One of the writers who has provided me rich counsel in cultivating Jesus’s own rhythm of work and rest has been Elton Trueblood (1900-1994). Below is my paraphrase of a quotation from his book, The Lord’s Prayers (1965).
At times, Jesus would invite His disciples away from the demands of ministry and take them with Him alone and quiet in retreat. The gospel of Mark shows Jesus inviting them: “Come with me by yourselves to a quiet place and get some rest (Mark 6:31).” Is there any better rationale than this for busy people in serving, healing, teaching and ministering professions getting away for regular times of retreat? These times of stepping away are no sign of failure or actual loss, but are an opportunity to regather resources for the good work given us by God. We return to the work of ministry renewed, revitalized and ready again. Such a rhythm results in greater progress than is produced by continual labor. Every busy person should see their lives in chapters. Some chapters involve active and hard work. Other chapters involve rest and preparation. In our hectic, busy world, it grows harder to find times and places to be alone and quiet with God, but it is still possible. Such a rhythm requires significant personal leadership and a conscious, deliberate plan. The rhythm of times away from our work enables us to bring far more to our work when we return. Being released from the pressure to produce, impress others or “be on” can be an enormous relief.
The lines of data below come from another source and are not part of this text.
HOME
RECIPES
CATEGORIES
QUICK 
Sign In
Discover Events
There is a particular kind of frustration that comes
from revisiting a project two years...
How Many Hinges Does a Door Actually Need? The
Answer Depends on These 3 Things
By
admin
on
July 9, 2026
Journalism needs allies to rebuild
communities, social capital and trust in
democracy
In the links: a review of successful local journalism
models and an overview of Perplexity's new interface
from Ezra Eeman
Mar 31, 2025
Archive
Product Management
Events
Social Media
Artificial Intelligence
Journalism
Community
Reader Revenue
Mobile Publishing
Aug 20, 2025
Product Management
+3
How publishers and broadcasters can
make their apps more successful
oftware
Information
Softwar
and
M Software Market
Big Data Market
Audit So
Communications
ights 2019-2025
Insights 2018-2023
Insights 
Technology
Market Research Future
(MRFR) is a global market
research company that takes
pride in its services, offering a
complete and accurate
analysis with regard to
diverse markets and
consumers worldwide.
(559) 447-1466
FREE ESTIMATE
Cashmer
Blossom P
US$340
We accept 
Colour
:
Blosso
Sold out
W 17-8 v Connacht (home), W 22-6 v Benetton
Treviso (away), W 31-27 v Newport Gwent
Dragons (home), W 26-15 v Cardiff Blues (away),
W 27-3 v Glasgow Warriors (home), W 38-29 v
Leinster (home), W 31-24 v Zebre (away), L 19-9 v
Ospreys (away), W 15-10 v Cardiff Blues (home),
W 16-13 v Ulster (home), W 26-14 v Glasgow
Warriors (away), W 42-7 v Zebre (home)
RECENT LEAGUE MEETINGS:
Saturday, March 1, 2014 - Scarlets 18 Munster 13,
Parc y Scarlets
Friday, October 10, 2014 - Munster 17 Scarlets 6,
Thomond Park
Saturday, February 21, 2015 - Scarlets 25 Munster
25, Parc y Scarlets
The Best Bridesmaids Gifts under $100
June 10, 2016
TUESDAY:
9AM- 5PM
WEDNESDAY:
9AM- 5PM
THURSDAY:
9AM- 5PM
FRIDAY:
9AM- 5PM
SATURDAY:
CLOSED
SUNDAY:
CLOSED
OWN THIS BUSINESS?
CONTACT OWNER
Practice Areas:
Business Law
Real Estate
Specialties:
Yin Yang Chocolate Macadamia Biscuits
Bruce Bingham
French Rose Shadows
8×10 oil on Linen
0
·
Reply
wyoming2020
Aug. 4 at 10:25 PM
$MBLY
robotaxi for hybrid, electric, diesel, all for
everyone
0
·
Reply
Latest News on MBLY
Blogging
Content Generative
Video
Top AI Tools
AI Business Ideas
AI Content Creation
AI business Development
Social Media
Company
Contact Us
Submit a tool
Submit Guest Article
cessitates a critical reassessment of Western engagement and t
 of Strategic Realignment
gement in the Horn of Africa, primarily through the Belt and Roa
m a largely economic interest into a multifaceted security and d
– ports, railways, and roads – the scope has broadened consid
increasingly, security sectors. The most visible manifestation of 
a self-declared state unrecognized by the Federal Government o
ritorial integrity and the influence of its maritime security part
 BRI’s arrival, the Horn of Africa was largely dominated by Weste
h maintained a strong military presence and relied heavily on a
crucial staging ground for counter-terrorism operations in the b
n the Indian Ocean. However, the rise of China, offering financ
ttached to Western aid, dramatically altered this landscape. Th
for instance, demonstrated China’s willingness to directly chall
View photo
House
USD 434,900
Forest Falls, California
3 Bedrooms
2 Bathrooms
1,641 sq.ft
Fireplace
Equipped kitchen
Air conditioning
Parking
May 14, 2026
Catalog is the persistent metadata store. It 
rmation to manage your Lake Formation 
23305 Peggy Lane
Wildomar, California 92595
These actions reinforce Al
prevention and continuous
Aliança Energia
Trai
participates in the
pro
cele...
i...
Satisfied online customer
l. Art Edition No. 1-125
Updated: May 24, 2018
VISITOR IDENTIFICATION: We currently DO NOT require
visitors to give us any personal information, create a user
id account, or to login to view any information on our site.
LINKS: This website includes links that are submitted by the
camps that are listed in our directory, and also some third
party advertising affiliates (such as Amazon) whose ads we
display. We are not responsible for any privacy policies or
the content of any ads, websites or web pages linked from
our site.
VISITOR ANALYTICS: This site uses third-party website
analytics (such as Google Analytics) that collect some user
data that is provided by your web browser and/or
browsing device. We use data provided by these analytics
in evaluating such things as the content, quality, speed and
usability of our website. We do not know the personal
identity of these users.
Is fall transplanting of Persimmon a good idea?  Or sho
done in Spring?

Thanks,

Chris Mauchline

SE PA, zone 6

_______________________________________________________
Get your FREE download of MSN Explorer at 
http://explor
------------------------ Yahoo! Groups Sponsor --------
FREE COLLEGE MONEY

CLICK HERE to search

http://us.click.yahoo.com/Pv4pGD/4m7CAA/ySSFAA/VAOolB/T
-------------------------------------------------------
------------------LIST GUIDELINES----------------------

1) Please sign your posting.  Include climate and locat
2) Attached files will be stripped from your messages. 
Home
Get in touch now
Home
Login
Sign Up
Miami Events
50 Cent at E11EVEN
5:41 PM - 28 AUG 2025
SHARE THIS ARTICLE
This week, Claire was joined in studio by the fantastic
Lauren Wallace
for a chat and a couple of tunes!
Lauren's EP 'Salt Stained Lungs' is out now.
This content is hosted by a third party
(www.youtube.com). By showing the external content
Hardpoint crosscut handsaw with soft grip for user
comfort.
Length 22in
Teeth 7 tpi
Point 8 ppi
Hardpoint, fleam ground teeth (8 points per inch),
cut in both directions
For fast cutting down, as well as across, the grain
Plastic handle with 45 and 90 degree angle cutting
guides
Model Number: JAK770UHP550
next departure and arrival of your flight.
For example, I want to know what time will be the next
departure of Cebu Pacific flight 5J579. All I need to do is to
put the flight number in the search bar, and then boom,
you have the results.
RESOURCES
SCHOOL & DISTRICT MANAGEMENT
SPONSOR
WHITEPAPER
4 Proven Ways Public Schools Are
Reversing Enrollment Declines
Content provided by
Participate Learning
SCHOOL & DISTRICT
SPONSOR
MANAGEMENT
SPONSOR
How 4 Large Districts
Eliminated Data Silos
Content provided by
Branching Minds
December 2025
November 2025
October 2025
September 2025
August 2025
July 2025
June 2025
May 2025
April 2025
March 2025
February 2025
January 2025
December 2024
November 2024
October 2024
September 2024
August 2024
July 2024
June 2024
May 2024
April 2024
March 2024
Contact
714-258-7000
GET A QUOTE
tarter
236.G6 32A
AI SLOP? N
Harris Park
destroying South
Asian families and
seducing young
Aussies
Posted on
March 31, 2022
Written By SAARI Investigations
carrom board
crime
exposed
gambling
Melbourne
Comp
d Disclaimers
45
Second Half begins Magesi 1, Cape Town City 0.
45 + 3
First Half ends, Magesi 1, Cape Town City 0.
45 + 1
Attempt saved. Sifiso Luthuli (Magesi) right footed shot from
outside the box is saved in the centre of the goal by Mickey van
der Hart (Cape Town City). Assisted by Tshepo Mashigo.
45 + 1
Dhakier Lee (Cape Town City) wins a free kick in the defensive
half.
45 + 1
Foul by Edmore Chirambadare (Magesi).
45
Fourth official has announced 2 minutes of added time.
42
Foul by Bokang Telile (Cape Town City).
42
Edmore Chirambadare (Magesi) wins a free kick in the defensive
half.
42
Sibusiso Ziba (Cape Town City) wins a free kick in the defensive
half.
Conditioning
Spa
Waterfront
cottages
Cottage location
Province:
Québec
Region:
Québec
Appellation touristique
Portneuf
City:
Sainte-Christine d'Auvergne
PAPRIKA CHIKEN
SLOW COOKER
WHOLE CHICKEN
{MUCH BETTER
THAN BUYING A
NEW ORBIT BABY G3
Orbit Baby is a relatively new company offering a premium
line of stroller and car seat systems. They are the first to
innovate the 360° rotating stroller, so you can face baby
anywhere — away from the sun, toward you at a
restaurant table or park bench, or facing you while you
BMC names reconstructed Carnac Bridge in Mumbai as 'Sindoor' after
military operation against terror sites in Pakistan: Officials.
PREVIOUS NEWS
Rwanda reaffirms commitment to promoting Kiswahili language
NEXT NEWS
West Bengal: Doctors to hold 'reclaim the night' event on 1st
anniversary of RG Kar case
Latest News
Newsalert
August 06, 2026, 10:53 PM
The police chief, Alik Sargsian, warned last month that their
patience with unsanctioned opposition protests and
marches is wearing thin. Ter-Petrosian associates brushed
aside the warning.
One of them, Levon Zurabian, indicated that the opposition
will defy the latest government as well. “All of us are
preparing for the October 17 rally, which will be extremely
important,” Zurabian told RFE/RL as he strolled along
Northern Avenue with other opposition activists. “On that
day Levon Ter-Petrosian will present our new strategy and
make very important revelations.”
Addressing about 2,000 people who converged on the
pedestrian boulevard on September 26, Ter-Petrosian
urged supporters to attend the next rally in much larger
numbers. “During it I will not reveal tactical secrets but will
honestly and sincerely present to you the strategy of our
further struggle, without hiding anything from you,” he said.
By the way, my book, An Unhurried Life: Following Jesus’ Rhythms of Work and Rest (IVP, June 2013), is now available for preorder on Amazon. And in case you’d be interested in the original Trueblood quotation, here it is:
“Sometimes Christ separated the Apostles from the strain of human encounter by taking them apart with Him, when their need was sufficient. “And he said to them, ‘Come away by yourselves to a lonely place, and rest a while'” (Mark 6:31). Here is the support for the requirement that busy people, especially those in the serving, healing, and teaching occupations, should engage in. periodic retreats. These withdrawals do not involve failure, or any backward motion, but rather a gathering of resources for renewed encounter. They are really advances rather than retreats. Every busy life should be lived in chapters, including chapters devoted to work and chapters devoted to preparation for work. With the world‑wide increase in population, the experience of absolute solitude is becoming daily more difficult, but for most of us it is still possible, providing it is included in a conscious and deliberate plan. Most people in public life would accomplish far more if each could have one week in the year when he does not see even one other human being. The relief from having to impress, or even to please, is potentially healing.” (Trueblood, Elton. The Lord’s Prayers. New York: Harper & Row, Publishers, 1965, p. 30.)